The ability to inspire and encourage others is a characteristic not many people possess. Some are born with it, a few have to work hard to develop the skill and then there are those who believe who can but have no idea how to lead. Agamemnon is the perfect example of the latter. He ruled by force and show of power. He certainly did not evoke loyalty or a harmonious union. Hektor, Troy’s greatest fighter and hero put the defence of his city and people before his own personal needs. For his bravery and virtue, he was Troy’s favoured and most respected son.
‘Fully armed, he immediately leapt from his chariot to the ground and, brandishing a pair of sharp spears, went everywhere among his men, urging them to fight and rousing their spirit for grim battle.’
Book 6, Lines 102-105
Hektor was the eldest son of Priam and Hekuba and would have inherited the kingdom after his father if he hadn’t been killed. Homer portrayed him as a good son, a loving husband and loyal to his city. He blames his brother Paris for bringing the war to their home yet Hektor does not hesitate to defend Troy. In one particular scene, he berates Paris for avoiding the battlefield and wasting time polishing his armour. Paris was licking his wounded pride after he and Menelaos met in a duel which the Spartan King would have won if Aphrodite hadn’t rescued him.
‘What do you think you are doing? It doesn’t do you much credit to sit and sulk by yourself like this, while our men are falling in action around town and its steep walls. It’s your fault this town flares with the sound of fury of battle…’
Book 6, Lines 326-329
Hektor doesn’t mince his words and blames the elders of Troy for holding him back when he wanted to push the fight to the Akhaian ships. He showed confidence and was certain they could win the war, especially when Akhilleus bowed out of the battle. Hektor was smart enough to realise in a one to one combat situation he could not beat Akhilleus and took advantage of the Myrmidon’s absence. The Trojans’ under Hektor’s command came very close to defeating the Akhaians until he sealed his fate by killing Patroklos. He even predicted his own death.

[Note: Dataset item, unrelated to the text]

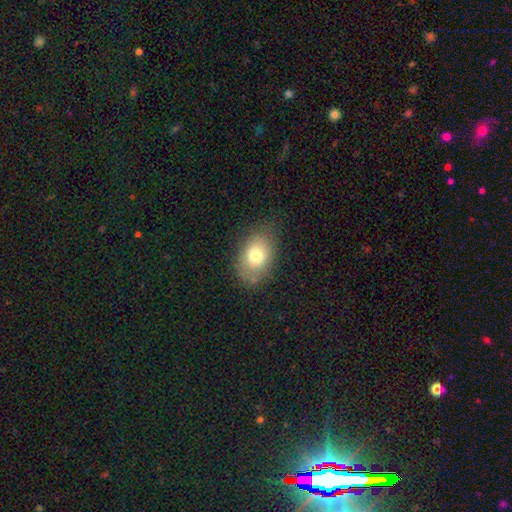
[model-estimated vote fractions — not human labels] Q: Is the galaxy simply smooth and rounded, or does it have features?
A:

‘Who knows—Akhilleus, son of a lovely-haired Thetis, may still get there first, dispatched with a blow from [his] spear.’
Book 16, Lines 859-861
Was Hektor the real hero of the Iliad as some scholars suggest? You have Akhilleus who’s idea was to fight and be immortalised for his ability; Agamemnon who’s true reason for the war was to steal Priam’s riches and power; Odysseus clever with words and used a trick to win the war. If one takes the virtuous characteristics of Hektor, then he is the hero of the story.
Do you agree with my hypothesis Hektor was the true hero of the Iliad? Love to know your thoughts.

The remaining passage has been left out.